CUPLIKAN DOKUMEN:
╭──

Demi Surga Tersembunyi di Trenggalek

Karena sudah “sakaw” dengan riding dan touring, hari libur sehari dipakailah untuk touring. Padahal, keesokan harinya Bapake kudu berangkat pagi ke Solo, hehehe. Mau enggak mau, kami harus pulang hari itu juga. Tapi, ya, namanya juga emak-emak, saya tetap saja menyiapkan baju ganti kalau-kalau ada halangan (biar agak ngirit, enggak usah beli baju kayak waktu di Seru, Tapi Menderita, wkwkwkwk. Seperti biasanya juga, kami belum menentukan hendak ke mana. Pokoknya ke timur! Nah, kali ini kami bisa berangkat agak pagi meskipun rencana Bapake sih berangkat habis subuh! Hahaha.

Kenyataannya adalah kami berangkat pukul 7.00 pagi. Seperti biasa juga kami lewat jalur biasanya kalau ke timur. Eh, tapi … ketika akan naik menuju Petir, ada papan pemberitahuan bahwa jalan ditutup! Eng-ing-eng. Ini jalan lumayan ngeri-ngeri sedaplah.

IMG_20170525_075316
TOTAL!

Dengan pedenya Bapake ambil kiri, berbekal insting (haiah) mengikuti arah matahari bersinar (iya, po?). Tapi, lama-lama kok makin berasa jauh dari tujuan? Hingga tersadar, kok kami malah masuk wilayah Kalasan/Prambanan? Wah…..salah jalan, nih! Akhirnya, tanya juga sama Mbah Google jalan menuju Wonogiri. Tapi, Mbah Google maunya kasih petunjuk lewat Solo! Enggak maulah Bapake kalau lewat Solo!

Ya sudah, pilihannya adalah balik ke arah jalan ditutup. Pokoknya enggak mau lewat Solo seperti yang disarankan oleh Mbah Google! Titik! Hihihi … ketemu lagi deh sama truk yang berhenti karena muatannya diturunkan. Begitu sampai di jalan yang ditutup, baru deh tanya sama mas-mas yang saat itu ada di sana. Benar, kok, jalannya itu, nanti belok kanan, begitu katanya. Baiklah, balik lagi kami ke arah tadi. Ketemu lagi deh sama truknya tadi. Hehehe. Ternyata, eh, ternyata … kami kebablasan jauh dari semacam pertigaan. Ya iyalah, kalau terlalu bersemangat ngegas, enggak merhatiin tanda yang ada di kanan jalan, ya enggak tahu bahwa ada tanda seuprit (kayak nama saya aja) dan seadanya yang dipasang di tiang. “Capcay” deh …. “Kebuang” deh sekitar setengah jam perjalanan.

╰──

DATA REKAMAN:
╭──

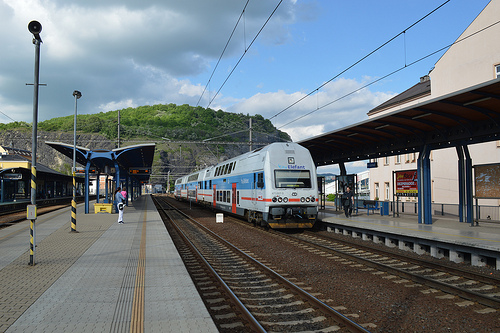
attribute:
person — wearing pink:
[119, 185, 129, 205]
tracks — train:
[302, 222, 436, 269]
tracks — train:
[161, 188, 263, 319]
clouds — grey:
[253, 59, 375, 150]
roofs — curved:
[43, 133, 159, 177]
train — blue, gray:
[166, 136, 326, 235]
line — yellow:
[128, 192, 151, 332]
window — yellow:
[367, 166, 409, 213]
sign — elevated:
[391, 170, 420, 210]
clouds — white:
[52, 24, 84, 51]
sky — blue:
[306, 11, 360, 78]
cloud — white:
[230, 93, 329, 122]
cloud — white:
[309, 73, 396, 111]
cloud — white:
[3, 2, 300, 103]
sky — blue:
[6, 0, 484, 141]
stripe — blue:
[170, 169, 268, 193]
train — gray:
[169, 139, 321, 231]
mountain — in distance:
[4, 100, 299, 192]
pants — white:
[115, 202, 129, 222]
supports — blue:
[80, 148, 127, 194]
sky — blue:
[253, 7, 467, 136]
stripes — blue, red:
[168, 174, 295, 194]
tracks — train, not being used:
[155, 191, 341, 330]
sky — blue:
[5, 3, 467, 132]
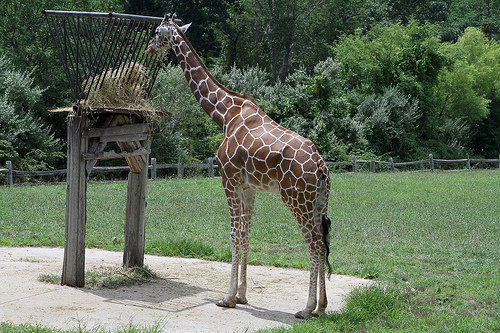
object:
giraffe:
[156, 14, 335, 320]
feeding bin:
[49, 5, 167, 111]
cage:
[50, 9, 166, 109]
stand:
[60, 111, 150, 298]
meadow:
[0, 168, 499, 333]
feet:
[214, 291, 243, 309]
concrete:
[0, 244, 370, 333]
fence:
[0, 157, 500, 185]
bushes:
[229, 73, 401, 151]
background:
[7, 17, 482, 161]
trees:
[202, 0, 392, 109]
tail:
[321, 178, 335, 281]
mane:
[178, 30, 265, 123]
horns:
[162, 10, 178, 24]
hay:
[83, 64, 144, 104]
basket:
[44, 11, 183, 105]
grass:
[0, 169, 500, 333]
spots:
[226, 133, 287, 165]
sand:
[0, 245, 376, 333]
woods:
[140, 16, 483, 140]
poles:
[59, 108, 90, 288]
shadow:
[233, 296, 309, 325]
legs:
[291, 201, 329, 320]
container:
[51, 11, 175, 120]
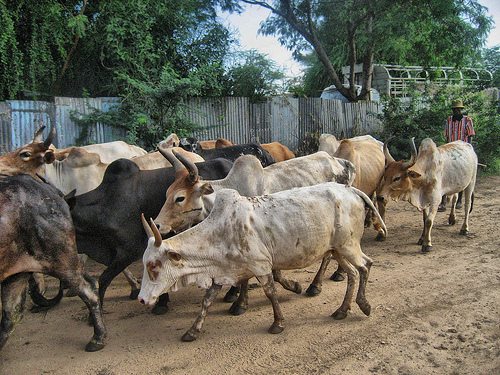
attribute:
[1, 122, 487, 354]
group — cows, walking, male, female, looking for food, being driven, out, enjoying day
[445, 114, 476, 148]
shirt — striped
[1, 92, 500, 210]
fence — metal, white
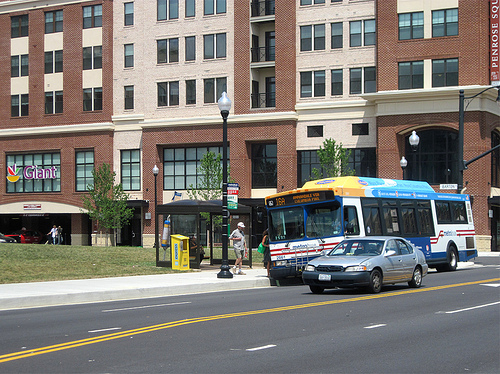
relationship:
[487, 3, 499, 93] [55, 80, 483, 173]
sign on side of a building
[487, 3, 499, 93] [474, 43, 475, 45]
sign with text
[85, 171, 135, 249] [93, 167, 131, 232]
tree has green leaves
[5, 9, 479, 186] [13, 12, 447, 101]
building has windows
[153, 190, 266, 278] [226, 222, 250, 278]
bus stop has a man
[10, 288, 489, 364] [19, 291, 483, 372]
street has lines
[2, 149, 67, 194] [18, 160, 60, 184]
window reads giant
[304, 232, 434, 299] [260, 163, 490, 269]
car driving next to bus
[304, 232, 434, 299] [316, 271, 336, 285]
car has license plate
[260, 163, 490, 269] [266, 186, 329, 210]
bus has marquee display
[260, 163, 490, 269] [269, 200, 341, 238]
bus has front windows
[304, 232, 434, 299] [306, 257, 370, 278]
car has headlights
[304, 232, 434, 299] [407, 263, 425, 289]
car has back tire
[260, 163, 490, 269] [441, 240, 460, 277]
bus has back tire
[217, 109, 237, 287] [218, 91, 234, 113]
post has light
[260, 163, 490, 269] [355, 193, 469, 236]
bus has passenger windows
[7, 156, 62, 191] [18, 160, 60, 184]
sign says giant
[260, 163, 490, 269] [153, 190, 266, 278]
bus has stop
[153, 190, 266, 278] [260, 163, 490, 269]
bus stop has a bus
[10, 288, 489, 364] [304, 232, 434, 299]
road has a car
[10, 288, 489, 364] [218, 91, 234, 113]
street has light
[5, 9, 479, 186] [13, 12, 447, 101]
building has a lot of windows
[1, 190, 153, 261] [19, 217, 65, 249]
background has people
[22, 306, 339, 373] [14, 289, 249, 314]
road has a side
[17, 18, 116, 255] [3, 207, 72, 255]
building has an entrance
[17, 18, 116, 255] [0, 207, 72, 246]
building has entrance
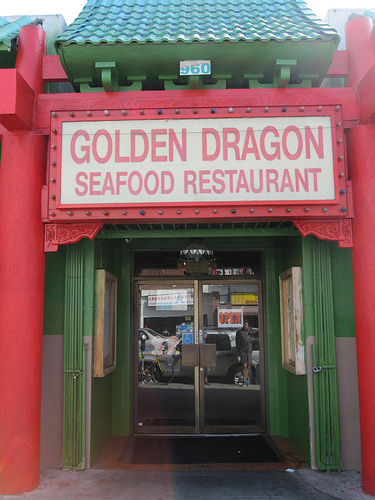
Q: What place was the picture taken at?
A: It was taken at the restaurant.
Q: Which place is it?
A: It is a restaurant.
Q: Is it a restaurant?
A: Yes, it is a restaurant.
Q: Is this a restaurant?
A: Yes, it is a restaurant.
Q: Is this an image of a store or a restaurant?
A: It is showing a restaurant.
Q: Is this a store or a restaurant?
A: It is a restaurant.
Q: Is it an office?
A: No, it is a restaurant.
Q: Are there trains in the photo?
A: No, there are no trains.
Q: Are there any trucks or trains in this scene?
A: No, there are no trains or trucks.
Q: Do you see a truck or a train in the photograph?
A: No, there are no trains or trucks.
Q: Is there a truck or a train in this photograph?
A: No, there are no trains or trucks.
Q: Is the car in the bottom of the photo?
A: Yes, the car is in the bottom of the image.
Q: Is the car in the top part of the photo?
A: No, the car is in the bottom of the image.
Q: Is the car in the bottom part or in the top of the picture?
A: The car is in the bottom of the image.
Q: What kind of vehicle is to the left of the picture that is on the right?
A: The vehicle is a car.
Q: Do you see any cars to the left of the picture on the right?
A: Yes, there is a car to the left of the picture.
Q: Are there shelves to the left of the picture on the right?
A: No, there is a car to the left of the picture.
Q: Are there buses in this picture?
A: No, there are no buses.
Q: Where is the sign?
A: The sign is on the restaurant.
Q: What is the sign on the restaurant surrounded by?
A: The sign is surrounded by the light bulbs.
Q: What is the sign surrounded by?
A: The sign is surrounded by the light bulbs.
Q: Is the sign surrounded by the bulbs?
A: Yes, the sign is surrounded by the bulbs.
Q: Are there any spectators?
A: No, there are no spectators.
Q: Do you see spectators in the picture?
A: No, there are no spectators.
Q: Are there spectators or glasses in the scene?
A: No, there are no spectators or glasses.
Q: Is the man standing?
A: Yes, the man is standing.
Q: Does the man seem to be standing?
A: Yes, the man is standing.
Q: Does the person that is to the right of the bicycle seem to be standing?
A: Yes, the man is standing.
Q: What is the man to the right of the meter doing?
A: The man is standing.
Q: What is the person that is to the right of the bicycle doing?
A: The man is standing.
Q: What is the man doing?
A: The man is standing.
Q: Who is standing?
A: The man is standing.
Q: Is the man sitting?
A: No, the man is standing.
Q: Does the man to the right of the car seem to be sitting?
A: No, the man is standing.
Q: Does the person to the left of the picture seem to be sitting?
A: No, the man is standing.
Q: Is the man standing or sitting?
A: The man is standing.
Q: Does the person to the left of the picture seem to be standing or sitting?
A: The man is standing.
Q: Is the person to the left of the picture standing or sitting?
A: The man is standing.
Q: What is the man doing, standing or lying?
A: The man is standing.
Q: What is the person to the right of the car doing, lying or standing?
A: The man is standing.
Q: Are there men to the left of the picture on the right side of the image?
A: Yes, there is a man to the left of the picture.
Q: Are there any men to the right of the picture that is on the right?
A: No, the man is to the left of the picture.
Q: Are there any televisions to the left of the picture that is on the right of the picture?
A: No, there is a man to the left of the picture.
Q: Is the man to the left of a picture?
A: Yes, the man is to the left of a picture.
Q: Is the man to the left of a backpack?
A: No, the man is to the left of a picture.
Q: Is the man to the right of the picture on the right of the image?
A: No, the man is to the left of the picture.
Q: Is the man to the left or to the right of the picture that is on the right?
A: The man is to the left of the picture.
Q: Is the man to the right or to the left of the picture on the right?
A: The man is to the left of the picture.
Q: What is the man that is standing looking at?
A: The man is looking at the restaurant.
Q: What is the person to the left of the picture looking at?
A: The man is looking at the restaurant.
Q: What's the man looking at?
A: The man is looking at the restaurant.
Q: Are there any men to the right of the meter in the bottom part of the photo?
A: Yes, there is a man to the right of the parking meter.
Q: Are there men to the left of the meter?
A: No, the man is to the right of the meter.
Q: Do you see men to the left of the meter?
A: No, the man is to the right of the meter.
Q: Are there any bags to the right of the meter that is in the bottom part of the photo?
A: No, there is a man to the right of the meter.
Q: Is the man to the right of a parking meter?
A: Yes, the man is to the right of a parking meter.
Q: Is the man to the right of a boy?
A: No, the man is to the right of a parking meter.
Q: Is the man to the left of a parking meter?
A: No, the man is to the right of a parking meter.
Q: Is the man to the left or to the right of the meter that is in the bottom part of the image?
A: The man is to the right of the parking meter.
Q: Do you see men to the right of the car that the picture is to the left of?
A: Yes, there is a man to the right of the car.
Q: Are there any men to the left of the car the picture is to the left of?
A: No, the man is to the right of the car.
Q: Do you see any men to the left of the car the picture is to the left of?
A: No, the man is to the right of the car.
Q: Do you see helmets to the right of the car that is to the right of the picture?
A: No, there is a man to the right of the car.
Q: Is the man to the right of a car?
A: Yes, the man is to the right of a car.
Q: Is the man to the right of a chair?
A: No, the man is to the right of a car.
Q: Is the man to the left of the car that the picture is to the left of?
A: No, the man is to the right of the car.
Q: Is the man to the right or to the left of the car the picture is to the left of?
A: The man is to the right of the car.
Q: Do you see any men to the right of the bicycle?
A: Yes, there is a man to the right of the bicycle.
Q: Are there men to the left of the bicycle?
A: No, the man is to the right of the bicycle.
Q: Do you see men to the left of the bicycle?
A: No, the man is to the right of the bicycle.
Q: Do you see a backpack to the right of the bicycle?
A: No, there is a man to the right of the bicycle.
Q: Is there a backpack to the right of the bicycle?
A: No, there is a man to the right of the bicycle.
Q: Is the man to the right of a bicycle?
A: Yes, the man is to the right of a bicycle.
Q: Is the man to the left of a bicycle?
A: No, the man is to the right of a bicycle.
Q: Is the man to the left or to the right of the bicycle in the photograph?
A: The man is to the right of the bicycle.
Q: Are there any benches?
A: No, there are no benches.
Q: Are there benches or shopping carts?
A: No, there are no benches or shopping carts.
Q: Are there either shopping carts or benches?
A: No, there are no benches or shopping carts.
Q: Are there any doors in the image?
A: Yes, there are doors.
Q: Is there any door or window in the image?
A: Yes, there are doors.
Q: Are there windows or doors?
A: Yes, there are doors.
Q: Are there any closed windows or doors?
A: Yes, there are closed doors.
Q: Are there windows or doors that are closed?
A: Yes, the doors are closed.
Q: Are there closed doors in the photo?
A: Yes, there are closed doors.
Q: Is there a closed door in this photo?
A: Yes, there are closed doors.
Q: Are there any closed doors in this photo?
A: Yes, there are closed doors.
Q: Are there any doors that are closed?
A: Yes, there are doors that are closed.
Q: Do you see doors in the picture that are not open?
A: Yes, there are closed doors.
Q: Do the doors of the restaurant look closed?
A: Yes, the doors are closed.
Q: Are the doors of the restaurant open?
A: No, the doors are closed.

╰──

TUGAS DIKERJAKAN: Menurut cuplikan dokumen, mengapa mereka kebablasan jauh dari semacam pertigaan? Jelaskan dalam satu sampai tiga kalimat. Rekaman tersebut tidak berhubungan dengan cuplikan dokumen.

JAWABAN LATIHAN: Mereka terlalu bersemangat ngegas sehingga tidak memperhatikan tanda di kanan jalan. Tanda itu kecil dan seadanya, hanya dipasang di tiang, jadi mereka tidak tahu ada belokan di sana.